(Reuters) - Australia's central bank chief said on Friday there is already a good deal of interest rate stimulus in the economy, but reiterated the bank could ease interest rates further if needed given a benign inflation outlook.
Reserve Bank of Australia (RBA) Governor Glenn Stevens was also optimistic that investment in non-mining parts of the economy will eventually pick up, filling any void left by a coming peak in the resource spending boom.
"This transition will not necessarily be seamless - these things seldom are - but there are reasonable prospects of it occurring over time," Stevens told lawmakers in his twice-yearly parliamentary testimony in Canberra.
"Overall, there is a good deal of interest rate stimulus in the pipeline. At its meeting earlier this month the board judged that it was sensible to allow it time to do its work."
He added that because of a stubbornly strong local dollar, rates are already a bit lower than they would have been. Yet, Stevens said the tame inflation outlook meant there is room to cut rates further should that be necessary to support demand.
The RBA has slashed 175 basis points from its cash rate to a record low 3.0 percent in the past 15 months. It left rates unchanged at its first policy meeting of 2013 early this month and appeared to have switched to a wait-and-see mode.
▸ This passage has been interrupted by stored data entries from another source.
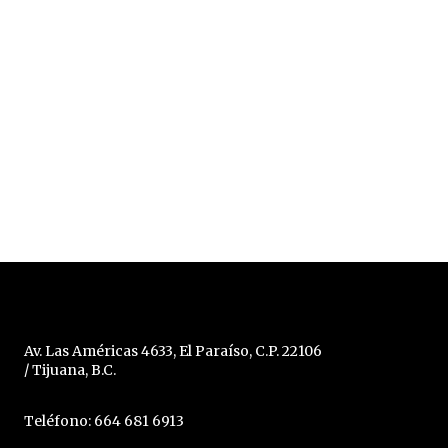
Av. Las Américas 4633, El Paraíso, C.P. 22106
/ Tijuana, B.C.
Teléfono: 664 681 6913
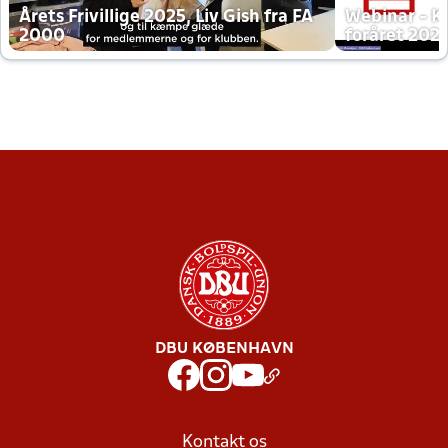
Årets Frivillige 2025, Liv Gish fra FA
Webinar - K
2000
foråret 202
DBU KØBENHAVN
Kontakt os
Stevens also sounded more upbeat about the global economy, noting the slowdown in China, Australia's single biggest export market, had come to an end.
"The medium-term outlook for China is for a less hectic pace of growth than we saw on average over the past decade," he said, but added that because the Chinese economy is now so much bigger, even less rapid growth is of global significance and important to Australia.
"One might conclude from this that the RBA has an easing bias, but is in no rush to ease further and may continue to sit still to assess incoming info," he said.
The Australian dollar rose about half a U.S. cent to a high of $1.0309 on Stevens's upbeat remarks. Since late 2010, the Aussie has held above parity against its U.S. peer for most of the time, reaching a peak near $1.1100 in mid-2011.
The high dollar has been a drag on many parts of the economy and lawmakers on Friday sought to clarify the central bank's stance on it.
Stevens said he was "a bit surprised" it has not fallen more than it has, but noted there was no justification for direct intervention to weaken it yet. He added that the Aussie dollar was not overvalued by a huge amount.
Investment spending by businesses outside of the mining sector has been disappointing so far, but Stevens said there are good reasons to expect it will strengthen in time.
In particular, housing investment should pick up given low interest rates, strong population growth, and signs that house prices are rising, he said.
The RBA recently trimmed its growth and inflation forecasts, expecting a below-potential growth rate of around 2.5 percent over 2013, and underlying inflation to be well contained in its 2-3 percent target band.
Investors suspect rates might be cut further given softness in parts of the domestic economy, especially those exposed to foreign competition and the high local dollar.
Debt markets are giving a one-in-four chance of a move at the RBA's March 5 board meeting and have fully factored in the chance of a quarter-point easing over the next 12 months.